BEGIN Raw data

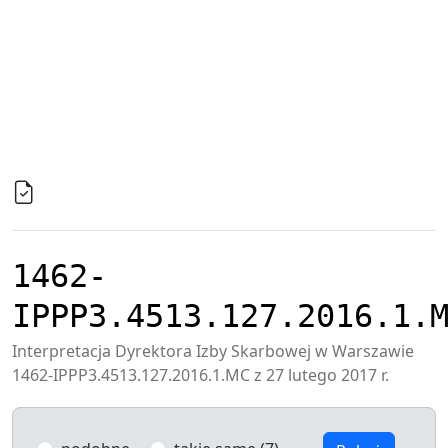
1462-
IPPP3.4513.127.2016.1.
Interpretacja Dyrektora Izby Skarbowej w Warszawie
1462-IPPP3.4513.127.2016.1.MC z 27 lutego 2017 r.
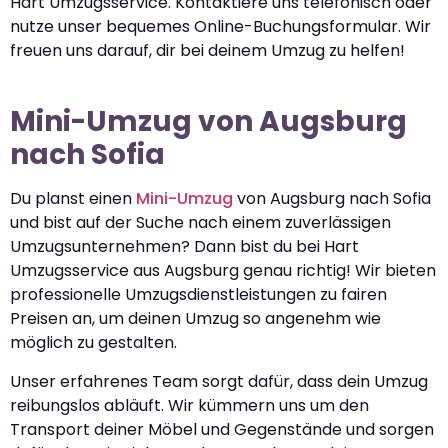
Hart Umzugsservice. Kontaktiere uns telefonisch oder
nutze unser bequemes Online-Buchungsformular. Wir
freuen uns darauf, dir bei deinem Umzug zu helfen!
Mini-Umzug von Augsburg
nach Sofia
Du planst einen
Mini-Umzug
von Augsburg nach Sofia
und bist auf der Suche nach einem zuverlässigen
Umzugsunternehmen? Dann bist du bei Hart
Umzugsservice aus Augsburg genau richtig! Wir bieten
professionelle Umzugsdienstleistungen zu fairen
Preisen an, um deinen Umzug so angenehm wie
möglich zu gestalten.
Unser erfahrenes Team sorgt dafür, dass dein Umzug
reibungslos abläuft. Wir kümmern uns um den
Transport deiner Möbel und Gegenstände und sorgen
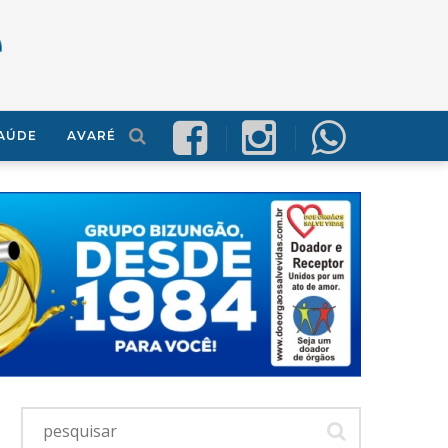
AÚDE
AVARÉ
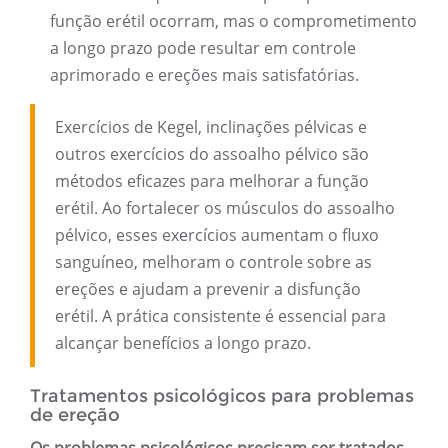
função erétil ocorram, mas o comprometimento
a longo prazo pode resultar em controle
aprimorado e ereções mais satisfatórias.
Exercícios de Kegel, inclinações pélvicas e
outros exercícios do assoalho pélvico são
métodos eficazes para melhorar a função
erétil. Ao fortalecer os músculos do assoalho
pélvico, esses exercícios aumentam o fluxo
sanguíneo, melhoram o controle sobre as
ereções e ajudam a prevenir a disfunção
erétil. A prática consistente é essencial para
alcançar benefícios a longo prazo.
Tratamentos psicológicos para problemas
de ereção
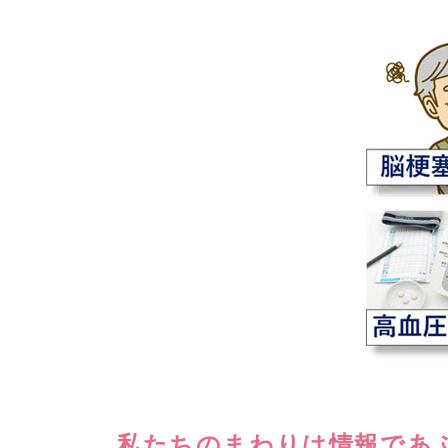
私たちのまわりは情報であ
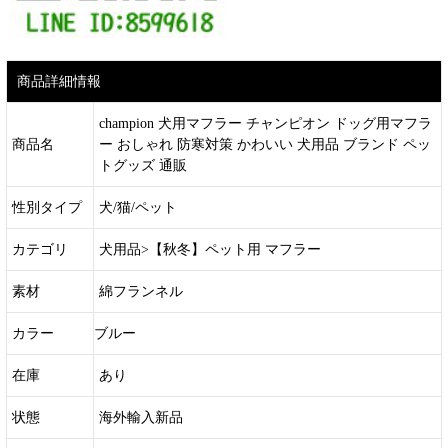
商品詳細情報
champion 犬用マフラー チャンピオン ドッグ用マフラ
商品名
ー おしゃれ 防寒対策 かわいい 犬用品 ブランド ペッ
トグッズ 通販
性別タイプ
犬/猫/ペット
カテゴリ
犬用品>【秋冬】ペット用 マフラー
素材
綿フランネル
カラー
ブルー
在庫
あり
状態
海外輸入新品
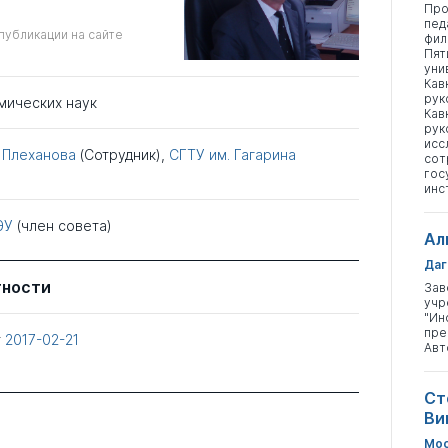
Про
пед
публикации на сайте
фил
Пят
уни
Кав
рук
мических наук
Кав
рук
исс
 Плеханова
(Сотрудник),
СГТУ им. Гагарина
сот
гос
инс
ЭУ
(член совета)
Ал
Даг
тности
Зав
учр
"Ин
пре
т
2017-02-21
Авт
Ст
Ви
Мос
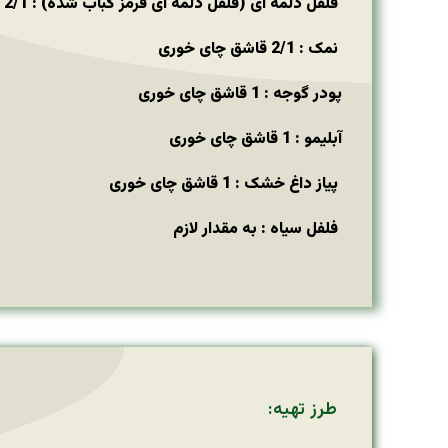
فلفل دلمه ای (فلفل دلمه ای قرمز کباب شده) : 2/1 پیمانه
نمک : 2/1 قاشق چای خوری
پودر گوجه : 1 قاشق چای خوری
آبلیمو : 1 قاشق چای خوری
پیاز داغ خشک : 1 قاشق چای خوری
فلفل سیاه : به مقدار لازم
طرز تهیه:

END Raw data

### Your task
Any images must be left out; transcribe the rest of the material exactly.

### Response
1462-
IPPP3.4513.127.2016.1.
Interpretacja Dyrektora Izby Skarbowej w Warszawie
1462-IPPP3.4513.127.2016.1.MC z 27 lutego 2017 r.
Hart Umzugsservice. Kontaktiere uns telefonisch oder
nutze unser bequemes Online-Buchungsformular. Wir
freuen uns darauf, dir bei deinem Umzug zu helfen!
Mini-Umzug von Augsburg
nach Sofia
Du planst einen
Mini-Umzug
von Augsburg nach Sofia
und bist auf der Suche nach einem zuverlässigen
Umzugsunternehmen? Dann bist du bei Hart
Umzugsservice aus Augsburg genau richtig! Wir bieten
professionelle Umzugsdienstleistungen zu fairen
Preisen an, um deinen Umzug so angenehm wie
möglich zu gestalten.
Unser erfahrenes Team sorgt dafür, dass dein Umzug
reibungslos abläuft. Wir kümmern uns um den
Transport deiner Möbel und Gegenstände und sorgen
AÚDE
AVARÉ
função erétil ocorram, mas o comprometimento
a longo prazo pode resultar em controle
aprimorado e ereções mais satisfatórias.
Exercícios de Kegel, inclinações pélvicas e
outros exercícios do assoalho pélvico são
métodos eficazes para melhorar a função
erétil. Ao fortalecer os músculos do assoalho
pélvico, esses exercícios aumentam o fluxo
sanguíneo, melhoram o controle sobre as
ereções e ajudam a prevenir a disfunção
erétil. A prática consistente é essencial para
alcançar benefícios a longo prazo.
Tratamentos psicológicos para problemas
de ereção
私たちのまわりは情報であ
商品詳細情報
champion 犬用マフラー チャンピオン ドッグ用マフラ
商品名
ー おしゃれ 防寒対策 かわいい 犬用品 ブランド ペッ
トグッズ 通販
性別タイプ
犬/猫/ペット
カテゴリ
犬用品>【秋冬】ペット用 マフラー
素材
綿フランネル
カラー
ブルー
在庫
あり
状態
海外輸入新品
Про
пед
публикации на сайте
фил
Пят
уни
Кав
рук
мических наук
Кав
рук
исс
 Плеханова
(Сотрудник),
СГТУ им. Гагарина
сот
гос
инс
ЭУ
(член совета)
Ал
Даг
тности
Зав
учр
"Ин
пре
т
2017-02-21
Авт
Ст
Ви
Мос
فلفل دلمه ای (فلفل دلمه ای قرمز کباب شده) : 2/1 پیمانه
نمک : 2/1 قاشق چای خوری
پودر گوجه : 1 قاشق چای خوری
آبلیمو : 1 قاشق چای خوری
پیاز داغ خشک : 1 قاشق چای خوری
فلفل سیاه : به مقدار لازم
طرز تهیه:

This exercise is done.